そんな5890/1Aですが、この5年において最も相場が高かったのが、先にお伝えした5980/1A-014という傾向があり、青文字盤の5980/1A-001はそれよりも安いといった傾向があったのです。
ここ数年のノーチラスの高値要素といえば「青文字盤」ですが、この5980/1Aについては「青文字盤よりも黒文字盤のほうが高い」とった傾向があったわけです。
しかし近頃、そんな5980/1Aにおいてそのような序列が変わってきている様子があります。
それこそが、現在の青文字盤水準なのですが、実はこれ、現在黒文字盤よりも高い水準となっているのです。
ですから、今の相場は、長期に渡って続いていた5980/1Aの価格序列が変わったという珍しい状況であるのです。
本記事で参考とした中古腕時計
本記事の価格比較
腕時計 | 状態 | 期間 | 2020年10月 の安値 |
2021年3月 の安値 |
変動額 | 残価率 |
---|---|---|---|---|---|---|
パテックフィリップ
ノーチラス 5980/1A-001 |
中古 | 0年 5ヶ月 |
¥11,500,000 | ¥12,890,000 | 1,390,000 | 112.09% |
この5980/1A-001ですが、これまで確認できた最高値水準は2019年11月の約1242万円というボトム価格でした。
その後、5980/1Aが全体的に値下がり傾向となったため、この5980/1A-001も2020年10月には1115万円に下がっています。
しかし、それから数カ月後の今、再び5980/1A-001は1200万円台に回復し、今の水準は2019年11月を超えたという様子であるわけです。
そのため、この5980/1A-001は「過去最高値更新」といっても差し替えない様子となっているわけですが、その一方で、これまで高かったはずの黒文字盤、5980/1A-014は未だ値下がり傾向となっているのです。
これまで確認できた5980/1A-014のピーク水準は、2019年6月の1480万円ですが、現在ボトム価格は約1128万円であります。
ちなみに5980/1A-014は、2番目、3番目に安い個体等を例としても1200万円台であるため、2019年水準と比べるとそれなりに値下がりしている状況が続いていることが分かります。
ですから、5980/1A-001が5980/1A-014よりも高いという今の状況は、5980/1Aにおいて「青文字盤が高まった」というよりも、5980/1A-014が停滞気味な結果、5980/1A-001のほうが高くなってしまったといったような感想になります。

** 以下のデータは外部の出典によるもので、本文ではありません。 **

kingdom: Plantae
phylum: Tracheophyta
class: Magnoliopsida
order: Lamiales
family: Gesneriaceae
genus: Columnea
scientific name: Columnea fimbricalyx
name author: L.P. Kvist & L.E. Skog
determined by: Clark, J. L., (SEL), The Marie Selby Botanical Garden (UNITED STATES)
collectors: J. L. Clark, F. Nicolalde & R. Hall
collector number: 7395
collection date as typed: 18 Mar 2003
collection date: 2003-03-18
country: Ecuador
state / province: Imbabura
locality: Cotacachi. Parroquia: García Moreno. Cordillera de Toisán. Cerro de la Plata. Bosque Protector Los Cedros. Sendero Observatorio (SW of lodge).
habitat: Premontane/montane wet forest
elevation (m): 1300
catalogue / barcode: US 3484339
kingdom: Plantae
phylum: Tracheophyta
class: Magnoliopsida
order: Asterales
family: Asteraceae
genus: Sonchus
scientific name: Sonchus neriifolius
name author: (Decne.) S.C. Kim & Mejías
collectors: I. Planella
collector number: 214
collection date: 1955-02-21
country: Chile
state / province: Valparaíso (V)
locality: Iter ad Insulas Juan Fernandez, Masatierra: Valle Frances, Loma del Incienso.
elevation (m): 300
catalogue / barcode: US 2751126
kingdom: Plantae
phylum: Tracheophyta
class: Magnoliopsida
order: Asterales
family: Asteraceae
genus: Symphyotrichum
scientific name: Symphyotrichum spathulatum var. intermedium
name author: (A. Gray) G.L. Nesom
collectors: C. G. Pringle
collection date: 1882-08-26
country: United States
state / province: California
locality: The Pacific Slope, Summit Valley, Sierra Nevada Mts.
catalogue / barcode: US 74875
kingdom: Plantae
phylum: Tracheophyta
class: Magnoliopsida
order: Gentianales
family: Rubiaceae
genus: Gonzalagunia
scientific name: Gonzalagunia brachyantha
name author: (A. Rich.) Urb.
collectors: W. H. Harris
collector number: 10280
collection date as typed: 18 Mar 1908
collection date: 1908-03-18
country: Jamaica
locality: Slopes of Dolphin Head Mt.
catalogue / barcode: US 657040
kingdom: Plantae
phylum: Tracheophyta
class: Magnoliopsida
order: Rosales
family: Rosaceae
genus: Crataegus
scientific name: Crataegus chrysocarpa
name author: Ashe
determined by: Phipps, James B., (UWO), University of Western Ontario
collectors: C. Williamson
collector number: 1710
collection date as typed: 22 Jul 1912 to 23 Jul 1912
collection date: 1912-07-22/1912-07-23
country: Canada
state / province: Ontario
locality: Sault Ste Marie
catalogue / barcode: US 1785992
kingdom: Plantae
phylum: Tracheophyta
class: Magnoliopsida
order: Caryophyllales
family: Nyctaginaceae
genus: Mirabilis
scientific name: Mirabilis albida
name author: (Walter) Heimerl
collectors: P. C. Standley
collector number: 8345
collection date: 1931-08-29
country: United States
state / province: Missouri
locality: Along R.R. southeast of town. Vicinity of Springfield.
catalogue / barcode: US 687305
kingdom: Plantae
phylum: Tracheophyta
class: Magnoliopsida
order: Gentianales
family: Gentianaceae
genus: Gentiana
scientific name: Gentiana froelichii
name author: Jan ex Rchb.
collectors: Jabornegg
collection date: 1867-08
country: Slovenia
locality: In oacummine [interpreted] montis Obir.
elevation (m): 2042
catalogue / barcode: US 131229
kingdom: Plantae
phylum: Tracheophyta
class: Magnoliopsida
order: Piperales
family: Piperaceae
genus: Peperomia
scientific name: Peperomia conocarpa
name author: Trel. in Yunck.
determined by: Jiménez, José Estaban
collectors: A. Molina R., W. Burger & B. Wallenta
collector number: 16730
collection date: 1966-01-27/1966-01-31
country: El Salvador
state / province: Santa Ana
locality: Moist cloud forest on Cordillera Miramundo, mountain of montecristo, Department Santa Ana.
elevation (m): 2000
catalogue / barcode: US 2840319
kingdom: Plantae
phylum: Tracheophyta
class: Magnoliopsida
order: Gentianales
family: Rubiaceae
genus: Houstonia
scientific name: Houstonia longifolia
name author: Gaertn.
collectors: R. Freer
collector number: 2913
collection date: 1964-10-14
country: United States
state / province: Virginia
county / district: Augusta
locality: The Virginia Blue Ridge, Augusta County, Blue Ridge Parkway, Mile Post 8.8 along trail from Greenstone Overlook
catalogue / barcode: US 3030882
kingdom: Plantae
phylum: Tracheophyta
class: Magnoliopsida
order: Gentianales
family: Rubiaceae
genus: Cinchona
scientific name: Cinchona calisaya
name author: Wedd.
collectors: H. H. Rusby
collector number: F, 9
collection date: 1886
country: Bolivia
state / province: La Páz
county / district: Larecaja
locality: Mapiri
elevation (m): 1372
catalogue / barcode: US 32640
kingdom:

そして、驚くのは、これまで「最も高いノーチラス」という印象だったこの5980/1Aが、3針の5711/1A-010よりも安い価格序列となっている点。これまでも、「コンプリケーションよりも3針のほうが高い」という現象はありましたが、5980/1Aは別格だったわけで、3針のほうが高くなるということは起こり得ないぐらい相場差が開いていました。
それが今や、5711/1A-010が1480万円という水準に対し、5980/1Aは、最も高いこの5980/1A-001をもってしても1298万円となっています。ちなみに、1480万円という5711/1A-010の現在水準は、5980/1A-014のピーク水準と同等です。